Its disadvantages are also minor, but they can inconvenience me occasionally:
If I load a page directly from my computer's file system without requesting it through Apache, the absolute CSS and image links are broken because the leading "/" is the top of filesystem, not web root.
If I put the site in a subdirectory of Apache htdocs without creating a virtual host for it, the same problem occurs: "/" maps to htdocs itself, not the site's subdir, whereas relative links correctly point to whatever is the "effective" top folder the site is in.
It's just personal preference, but it's a couple of things someone contemplating that change might want to know about in advance.
| 6:57 pm on Mar 22, 2012 (gmt 0)|
Don't know yet. I started looking into raw log files. Google WMT does not help as I can only see the dates when the server started returning 404 for those links. I actually need to see the initial request whenever it happened. The rest was just an effect of broken linking.
|How is WMT getting the idea that these pages "should" exist? |
No idea. This may take another investigative effort like this AcceptPathInfo which BTW has been mentioned here many times. I'll be searching more on this through old WebmasterWorld posts.
|How (and where) is the title-of-the-page string being created and appended to the URL? |
This does not matter as such pages do not exist nor they should return 200, at least in this case. These pages have to return 404.
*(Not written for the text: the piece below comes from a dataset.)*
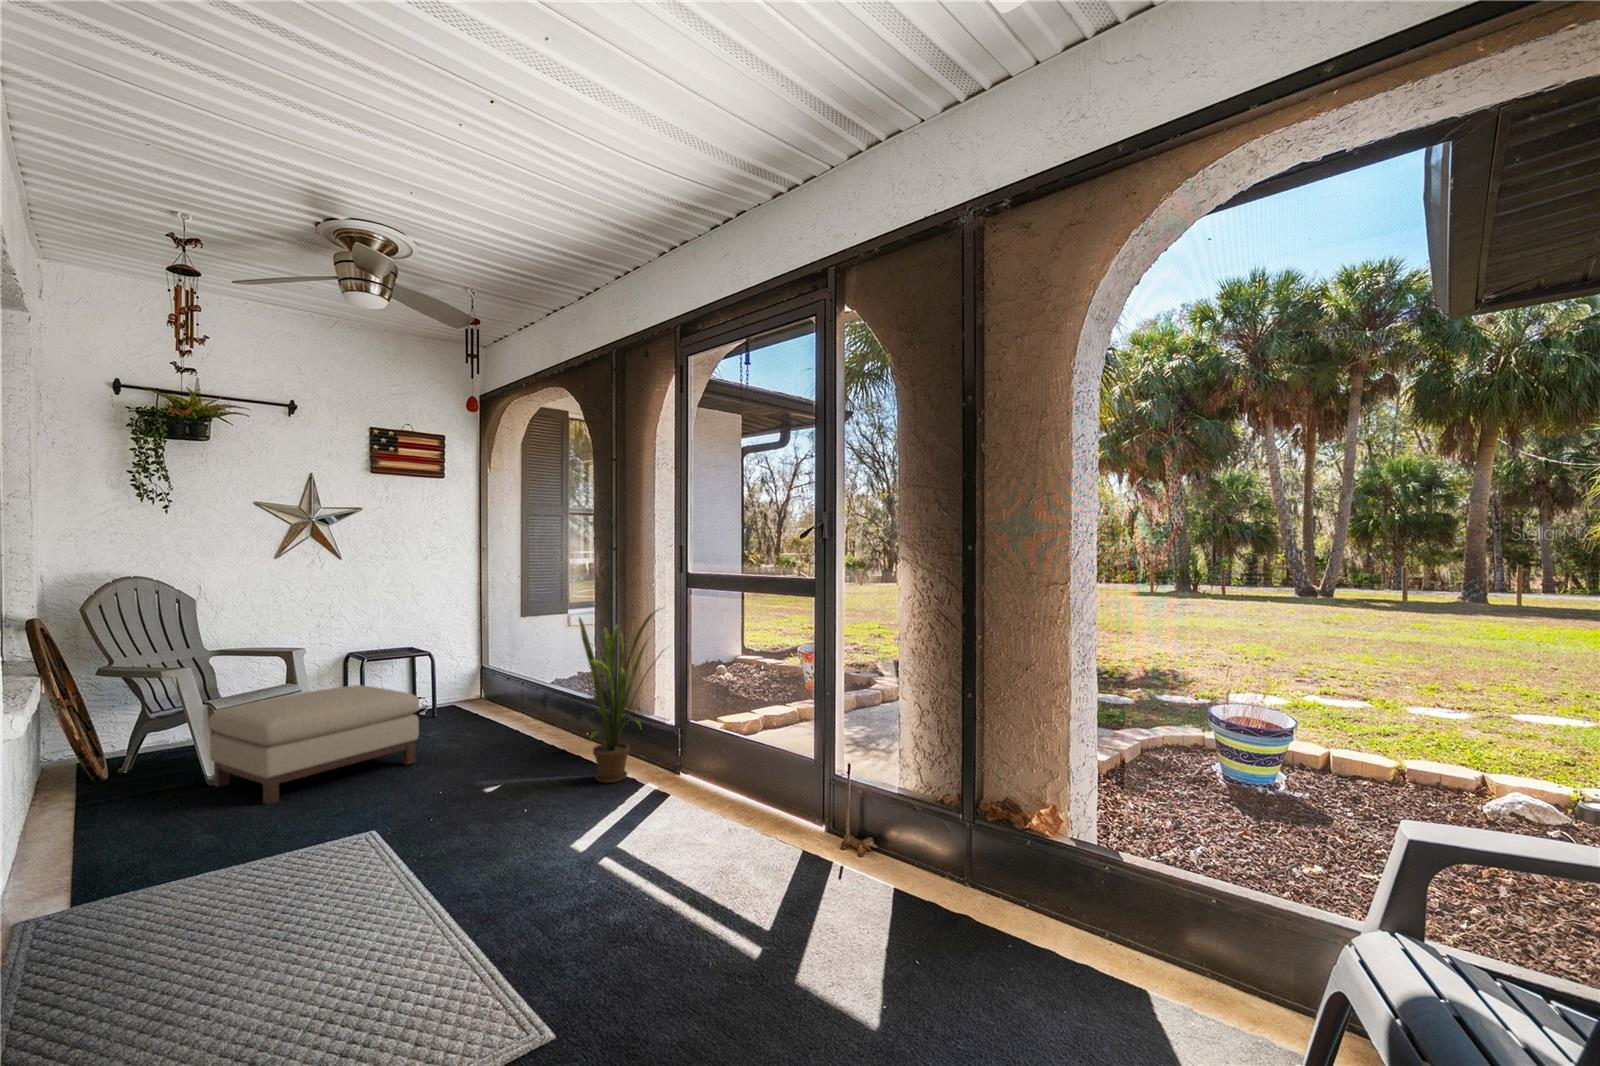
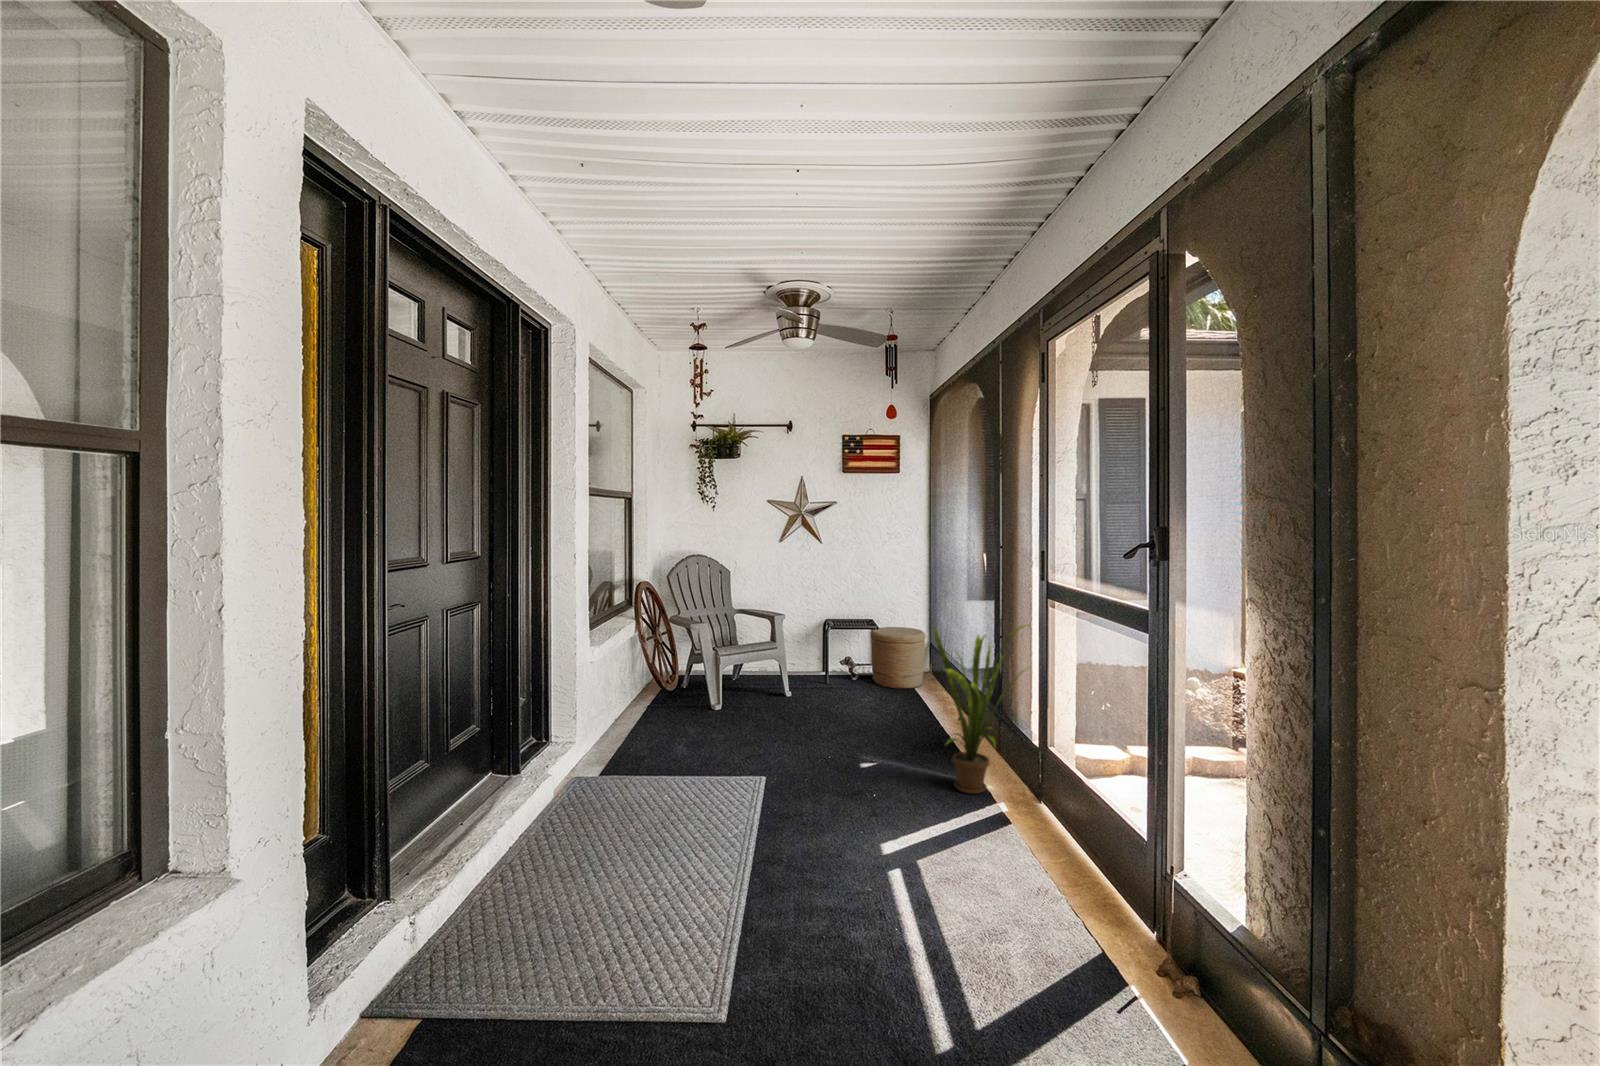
woven basket: none [416,649,485,719] -> present [871,627,925,689]
ottoman: present [209,685,419,804] -> none [713,651,840,734]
|Don't use relative linking to images, CSS files or JS files. |
I'm still puzzled with the Apache's explanation of AcceptPathInfo as it does not mention that a server in CGI mode would not accept the directive. Yet, I'm coming across references that folks had to switch their servers configurations to Apache in order to get this work.
In my case, I can't do it as I have quite a few hosting plans that are plain shared plans. There has to be a way for shutting this feature off.
| 3:48 pm on Mar 24, 2012 (gmt 0)|
On the server configured in CGI mode, a change in PHP handler directive produced the desired result. The old was:
AddHandler application/x-httpd-php5 .html .htm
The new one is:
AddHandler application/x-httpd-php .html .htm
The support said this:
As the server is already using php5, it was making redundant calls that did not work.
So viva the support that resolved it in their first attempt!